• Written task: Exclude the pictures, and otherwise reproduce the data in full.

(Items from a dataset)
-------
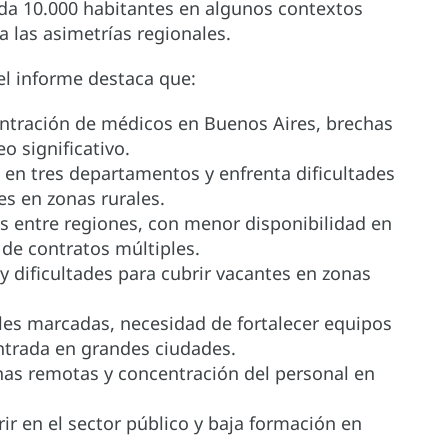
da 10.000 habitantes en algunos contextos
ja las asimetrías regionales.
 el informe destaca que:
ntración de médicos en Buenos Aires, brechas
o significativo.
 en tres departamentos y enfrenta dificultades
es en zonas rurales.
 entre regiones, con menor disponibilidad en
 de contratos múltiples.
s y dificultades para cubrir vacantes en zonas
ales marcadas, necesidad de fortalecer equipos
ntrada en grandes ciudades.
onas remotas y concentración del personal en
ir en el sector público y baja formación en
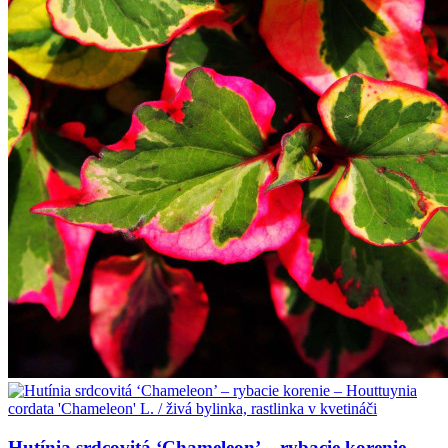
Hutínia srdcovitá ‘Chameleon’ – rybacie korenie –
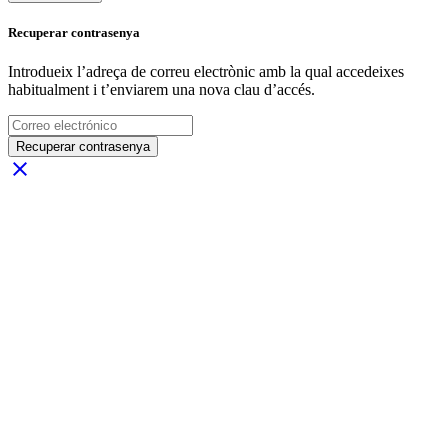
Recuperar contrasenya
Introdueix l’adreça de correu electrònic amb la qual accedeixes
habitualment i t’enviarem una nova clau d’accés.
Recuperar contrasenya
close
-------
• Task output:
da 10.000 habitantes en algunos contextos
ja las asimetrías regionales.
 el informe destaca que:
ntración de médicos en Buenos Aires, brechas
o significativo.
 en tres departamentos y enfrenta dificultades
es en zonas rurales.
 entre regiones, con menor disponibilidad en
 de contratos múltiples.
s y dificultades para cubrir vacantes en zonas
ales marcadas, necesidad de fortalecer equipos
ntrada en grandes ciudades.
onas remotas y concentración del personal en
ir en el sector público y baja formación en
Hutínia srdcovitá ‘Chameleon’ – rybacie korenie –
Recuperar contrasenya
Introdueix l’adreça de correu electrònic amb la qual accedeixes
habitualment i t’enviarem una nova clau d’accés.
Recuperar contrasenya
close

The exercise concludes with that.